Extract provided section start

Amazon Aurora is a relational database service developed and offered by Amazon Web Services beginning in October 2014. Aurora is available as part of the Amazon Relational Database Service (RDS).

History 
Aurora offered MySQL compatible service upon its release in 2014. It added PostgreSQL compatibility in October 2017. 

In August 2017, Aurora Fast Cloning (copy-on-write) feature was added allowing customers to create copies of their databases. In May 2018, Aurora Backtrack was added which allows developers to rewind database clusters without creating a new one. It became possible to stop and start Aurora Clusters in September 2018. In August 2018, Amazon began to offer a serverless version.

In 2019 the developers of Aurora won the SIGMOD Systems Award for fundamentally redesigning relational database storage for cloud environments.

Features 

Aurora automatically allocates database storage space in 10-gigabyte increments, as needed, up to a maximum of 128 terabytes. Aurora offers automatic, six-way replication of those chunks across three Availability Zones for improved availability and fault-tolerance. 

Aurora provides users with performance metrics, such as query throughput and latency. It provides fast database cloning.

Extract provided section end

▶ How to complete this task: In the History section of the Amazon Aurora text, find every capability added to Aurora after its launch that is dated to a specific month. List each one with its month and year.

Material supplied section start

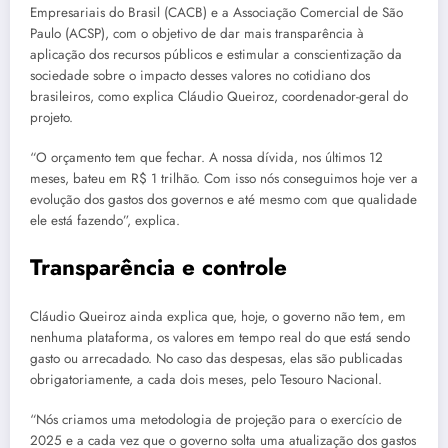
Empresariais do Brasil (CACB) e a Associação Comercial de São
Paulo (ACSP), com o objetivo de dar mais transparência à
aplicação dos recursos públicos e estimular a conscientização da
sociedade sobre o impacto desses valores no cotidiano dos
brasileiros, como explica Cláudio Queiroz, coordenador-geral do
projeto.
“O orçamento tem que fechar. A nossa dívida, nos últimos 12
meses, bateu em R$ 1 trilhão. Com isso nós conseguimos hoje ver a
evolução dos gastos dos governos e até mesmo com que qualidade
ele está fazendo”, explica.
Transparência e controle
Cláudio Queiroz ainda explica que, hoje, o governo não tem, em
nenhuma plataforma, os valores em tempo real do que está sendo
gasto ou arrecadado. No caso das despesas, elas são publicadas
obrigatoriamente, a cada dois meses, pelo Tesouro Nacional.
“Nós criamos uma metodologia de projeção para o exercício de
2025 e a cada vez que o governo solta uma atualização dos gastos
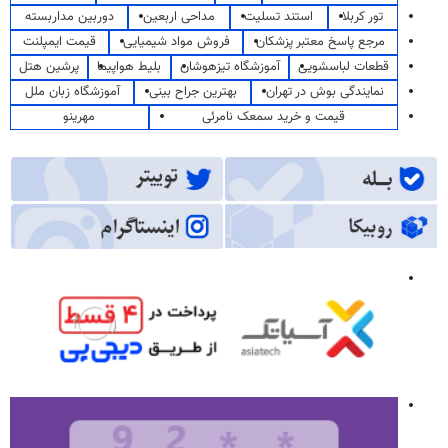
تور کربلا
استند تسلیت
مداحی اربعین
دوربین مداربسته
مرجع پاسخ معتبر پزشکان
فروش مواد شیمیایی
قیمت ایمپلنت
قطعات لباسشویی
آموزشگاه تیزهوشان
بلیط هواپیما
پرشین هتل
نمایندگی بوش در تهران
بهترین جراح بینی
آموزشگاه زبان ملل
قیمت و خرید سمعک نامرئی
مهرینو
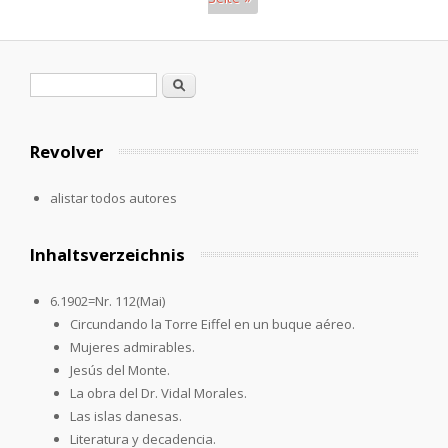
Páginas
Formulario de búsqueda
Buscar
Revolver
alistar todos autores
Inhaltsverzeichnis
6.1902=Nr. 112(Mai)
Circundando la Torre Eiffel en un buque aéreo.
Mujeres admirables.
Jesús del Monte.
La obra del Dr. Vidal Morales.
Las islas danesas.
Literatura y decadencia.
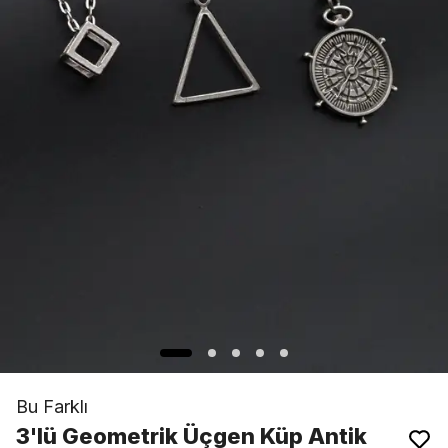
Bu Farklı
3'lü Geometrik Üçgen Küp Antik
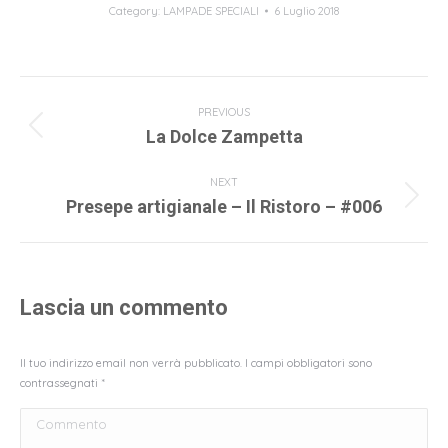
Category:
LAMPADE SPECIALI
6 Luglio 2018
Album
navigation
PREVIOUS
Previous
La Dolce Zampetta
album:
NEXT
Next
Presepe artigianale – Il Ristoro – #006
album:
Lascia un commento
Il tuo indirizzo email non verrà pubblicato. I campi obbligatori sono
contrassegnati
*
Commento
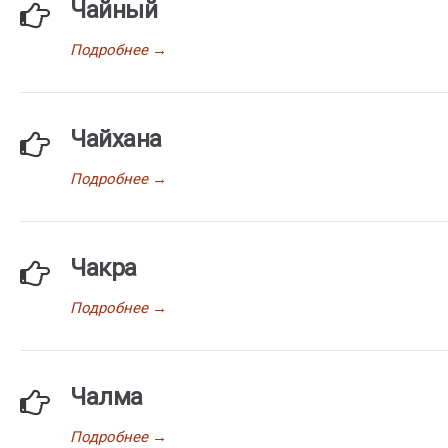
Чайный
Подробнее
→
Чайхана
Подробнее
→
Чакра
Подробнее
→
Чалма
Подробнее
→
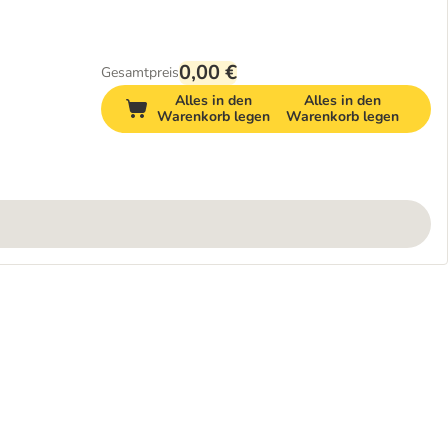
0,00 €
Gesamtpreis
Alles in den
Alles in den
Warenkorb legen
Warenkorb legen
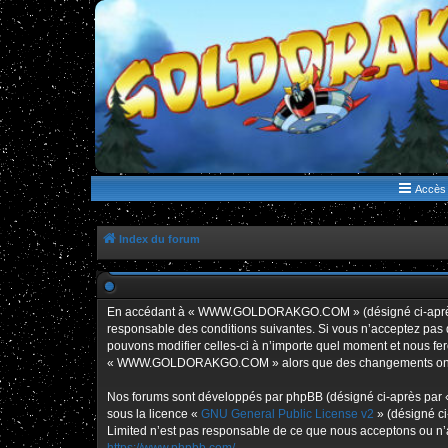
WWW.GOLDORAKGO.COM
le site de la Lune Rouge
Accès 
Index du forum
En accédant à « WWW.GOLDORAKGO.COM » (désigné ci-après p
responsable des conditions suivantes. Si vous n’acceptez pa
pouvons modifier celles-ci à n’importe quel moment et nous fero
« WWW.GOLDORAKGO.COM » alors que des changements ont été e
Nos forums sont développés par phpBB (désigné ci-après par « i
sous la licence «
GNU General Public License v2
» (désigné ci
Limited n’est pas responsable de ce que nous acceptons ou n’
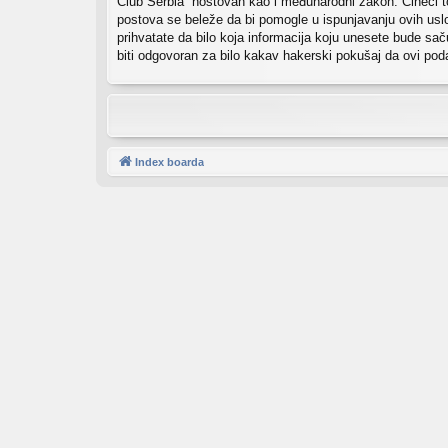
Club Serbia” hostovan kao i međunarodni zakon. Čineći t
postova se beleže da bi pomogle u ispunjavanju ovih uslov
prihvatate da bilo koja informacija koju unesete bude sač
biti odgovoran za bilo kakav hakerski pokušaj da ovi po
Index boarda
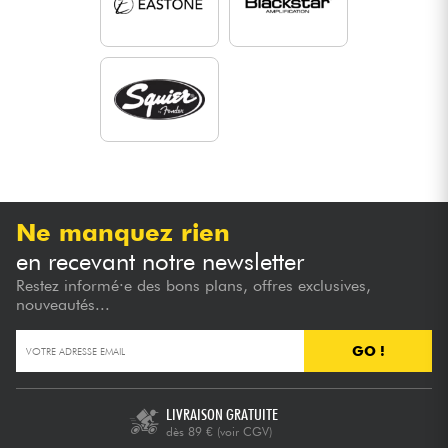
Ne manquez rien
en recevant notre newsletter
Restez informé·e des bons plans, offres exclusives,
nouveautés...
GO !
LIVRAISON GRATUITE
dès 89 €
(voir CGV)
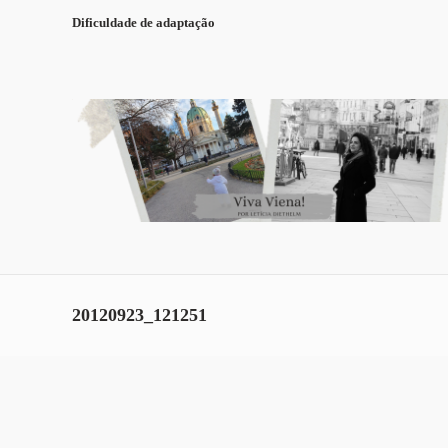
Dificuldade de adaptação
20120923_121251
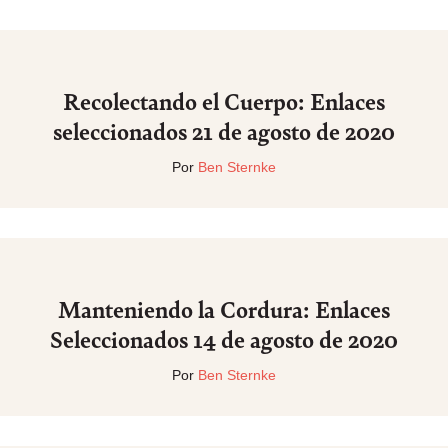
Recolectando el Cuerpo: Enlaces
seleccionados 21 de agosto de 2020
Por
Ben Sternke
Manteniendo la Cordura: Enlaces
Seleccionados 14 de agosto de 2020
Por
Ben Sternke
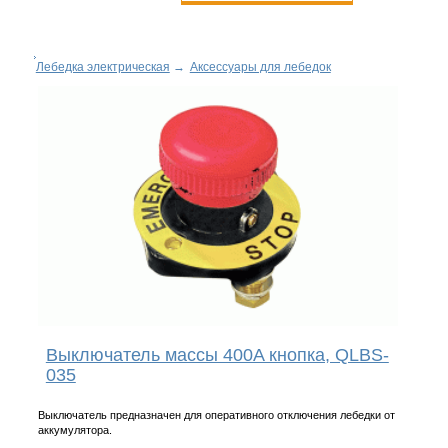
Лебедка электрическая
→
Аксессуары для лебедок
Выключатель массы 400A кнопка, QLBS-
035
Выключатель предназначен для оперативного отключения лебедки от
аккумулятора.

Material supplied section end

▶ Answer to the problem:
- PostgreSQL compatibility: October 2017
- Aurora Fast Cloning (copy-on-write): August 2017
- Aurora Backtrack: May 2018
- Stopping and starting Aurora Clusters: September 2018
- A serverless version: August 2018